7. BENTAKAN KASAR

7 2 0
                                    

Di kamar, Zeya sudah siap dengan seragam dan tasnya, waktu sudah menunjukkan pukul Tujuh lebih. Kini dia duduk di atas kasur memakai septunya, Setelah memakainya  dia pun beranjak dari kasur ingin keluar kamar. Saat melewati kaca dia berhenti sebentar dan melirik penampilanya, memastikan apakah sudah rapi atau belum

Rambut terkuncir kuda dengan poni tipis yang menghiasi jidatnya, dan dia melingkis sedikit lengan seragamnya yang sedikit kebesaran di tubuh cungkrignya itu.

"Perfect," ujar Zeya puas melihat penampilannya. Dia tersenyum, lalu dengan tegap dia memegang erat tas ransel yang dia selempangkan di tangan kirinya.

Dia beranjak dari kamar dan berjalan menuruni tangga untuk ke ruang makan.

Zeya menuruni tangga dengan bersenandung ringan. Tapi, sesampainya dia dari jarak  yang tak jauh dari meja makan, dia berhenti sejenak lalu menghembuskn napas dan menipiskan bibirnya.

ia mulai menjadi tak selera makan. Karena melihat kedua orang tuanya sudah duduk di sana. Namun, hal yang membuat Zeya semakin tak berselera adalah ketika dia melihat kedua orang tuanya tengah sibuk dengan dunia nya masing-masing.

Mama dan Papa nya sibuk menatap layar ponsel dan tablet, tanpa memperdulikan makanan di hadapan mereka.

Zeya pun melangkahkan kaki dengan berat ke menuju meja makan. Dia menarik kursi di seberang mamanya.

Saat duduk di sana, Zeya memperhatikan mereka berdua. Zeya meras sangat asing, Mama dan Papanya benar-benar tak melihat ya.

Dia memutar bola mata malas, itu adalah pemandangan yang benar-benar memuakan setiap harinya. Orangtua Zeya selalu sibuk dengan pekerjaannya membuat Zeya tidak dapat perhatian sedikit pun dari mereka. Bahkan, waktu bersama pun hampir tidak pernah di lakukan oleh keluarga Zeya.

"Tumben, si Mr. And Mrs. Busy masih dirumah. Biasanya pagi-pagi buta udah ke kantor." Zeya memandang malas kedua orangtuanya bergantian,

"Kerjaan mulu yang diurusin, makan aja harus bareng sama ponsel. Heran," Zeya mengelengkan kepalanya.
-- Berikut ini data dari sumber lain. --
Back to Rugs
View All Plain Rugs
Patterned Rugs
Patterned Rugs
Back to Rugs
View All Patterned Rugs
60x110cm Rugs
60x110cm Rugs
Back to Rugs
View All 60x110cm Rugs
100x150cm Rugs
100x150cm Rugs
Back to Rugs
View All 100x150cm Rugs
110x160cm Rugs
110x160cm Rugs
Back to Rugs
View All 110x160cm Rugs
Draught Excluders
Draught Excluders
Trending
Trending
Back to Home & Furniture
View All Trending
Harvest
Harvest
Dia mulai jengah, jadi dia sampai tak tahan untuk tidak membuka suara. Tak dihiraukan akhirnya Zeya tak ingin membuka percakapan lagi, akhirny Zeya memilih untuk mengambil nasi dan lauk tanpa memperdulikan orang tuanya.

"Kamu katanya dapet masalah di sekolah saat acara MOS?" tanya  Wiken, mama Zeya. Pandanganya sama sekali tak lepas pada ponsel-nya.

Zeya  menghentikan gerakan tangan sebentar saat ingin mengambil telur goreng, dia memutar bola mata malas. Pasti mereka dapat laporan dari sekolah. Dan dia bisa menebak sarpanya pagi ini tidak akan berjalan lancar.

Zeya membalasnya dengan gumaman, lalu melanjutkan aktifitasnya.

"Kamu itu bisa tidak menjadi anak perempuan yang sewajarnya?" sahut pria paruh baya di sebelah Zeya, pandangannya masih tertuju pada tablet di genggamannya. Satya, Papa Zeya.

NAH KAN

Hahahahha sudah Zeya duga.

"Bisa tidak kalian menjadi orangtua yang sewajarnya?" balas Zeya santai, memasukan sesuap nasi kedalam mulutnya.

Papa dan Mama Zeya menoleh kompak, mendengar balasan ucapan dari anak semata wayangnya itu yang dianggap berani.

"Zeya, kalau dikasih tahu jangan menjawab." sahut Mama Zeya. Membuat Zeya menipiskan bibir dan kembali mengunyah makananya

"Kamu ini seorang gadis Zeya! kenapa kamu tidak bisa bersikap seperti gadis pada umumnya? Yang ramah dan kalem. Tidak bikin rusuh tiap saat, padahal kemarin adalah hari pertama kamu sekolah, tapi kamu sudah membuat onar dengan tingkah laku kamu" ujar Papa Zeya, mengintrogasi  anak perempuanya itu.